Fabulous Adventures In Coding
Eric Lippert is a principal developer on the C# compiler team. Learn more about Eric.
[This is part of a series on generating every string in a language. The previous part is here. The next part is here.]
Last time: Clearly we have reduced a problem of size k to multiple problems of size less than k-1, and so this is amenable to a recursive solution. Right?
Wrong. (The “clearly” was a dead giveaway.) Remember, three things are necessary for a recursive solution. First, there has to be a way of reducing a problem of some size to a related problem of smaller size. Second, there has to be a way of combining solutions to smaller problems into a solution to a larger problem. And third, the smallest possible problem has to admit a non-recursive solution; the recursion has to stop somewhere.
Have we got all of that? We seem to, but let’s try a different example. We previously discussed a grammar for arithmetical sums. Let’s make a minor modification to that:
S: N | S PP: + NN: 1 | 2 | 3
I hope you agree that this is clearly the same language, just with a slightly different grammar. Now how would we go about answering the question “what are all the strings in this grammar of form S with three terminals? I want a concise way of saying that, so let’s say that S<3> means that. To say “the set of strings which is the combination of all possible strings of X<n> followed by all possible strings of Y<m>” I’ll say X<n>Y<m>
So, what is S<3> ? It is the combination of N<3>, S<0>P<3>, S<1>P<2>, S<2>P<1> and S<3>P<0>.
Uh oh. We have not met the first condition; we “reduced” the problem of “what are all the strings of size three that match S” to a set of problems that requires us to solve that problem! In fact, the subproblem S<3>P<0> is solvable if we know that we can skip it because there are no such strings of the form P with zero terminals. But how do we know that? In this particular case it is obvious that substitution of P never produces NIL, but in general we have no way of knowing that.
Heck, we can’t even satisfy the third condition; the problem of working out S<0> is “reduced” to the problem of solving both N<0> and S<0>P<0>, which is a larger problem!
We might be able to make some progress if we can annotate the grammar to say “by the way, I happen to know that this production rule always produces at least one terminal, so you don’t need to consider the zero cases.” That is doable, but it is somewhat vexing to have to do so.
Is there another way?
Next time: Why yes, yes there is.
Step 1: Mark all terminal clauses as +1.
Step 2: Mark all rules with | as +X, where X is the maximum value.
N = +1
P = +2
S = +1 | S + 2
I'm not sure what to do at this point, but I feel like this has given us a hint at how many terminals the different rules produce.

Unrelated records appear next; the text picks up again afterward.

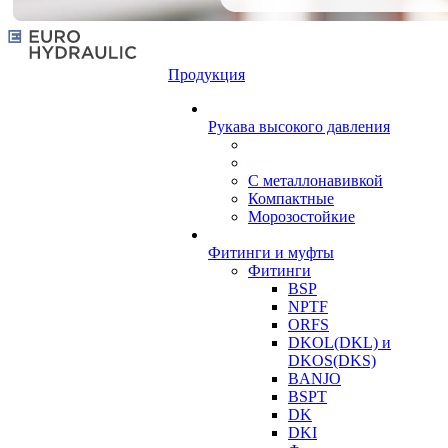
Продукция
Рукава высокого давления
С металлонавивкой
Компактные
Морозостойкие
Фитинги и муфты
Фитинги
BSP
NPTF
ORFS
DKOL(DKL) и
DKOS(DKS)
BANJO
BSPT
DK
DKI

You want to know if they can produce 0 terminals? Follow the NILs, going backwards much like a garbage collector.
A = x | x B
B = C D
C = x | NIL
D = y | C
C can be NIL.
Now everything that contains C can omit that. B can be D. D can be NIL.
Now everything that contains D can omit it. B can be NIL. A can be x.
Now we're done collecting garbage - B, C and D can be NIL, A can't.
I'm not sure how to do it in more complex cases because this solution isn't exactly recursive, but it's definitely a start.
The problem looks similar to the one I had with left recursive grammers in parser combinators. One solution for this which I implemented in my own .net parser combinator I found in these papers:
The idea is basically to limit the recursion depth for each single non-terminal to the length of the input string. This works because a useful recursive rule must at least produce one terminal in every recursion step.
However I'm not completely sure if and how to apply this to the problem on hand, because I don't fully understand it :-S
In the sequence S<3>P<0>, P<0> stands for all possible strings of length 0 that can be produced from the non-terminal P. But since the length is 0, there is only 2 possibilities: either P can produce NIL, or it can not. If P can be reduced to NIL, then S<3>P<0> is the same as S<3> (which we are evaluating already) and if not then S<3>P<0> can be skipped. So wether or not P<0> can be reduced to NIL, we can always skip the rule S<3>. Am I missing something?
Maybe not too imaginative, but I'd construct LR parser states from the grammar, then in each state iterate all terminals that are accepted by the state, moving to the proper follow state (also applying reductions, like when parsing), and when the desired word length is reached check if end-of-input is a valid follow symbol for where I am.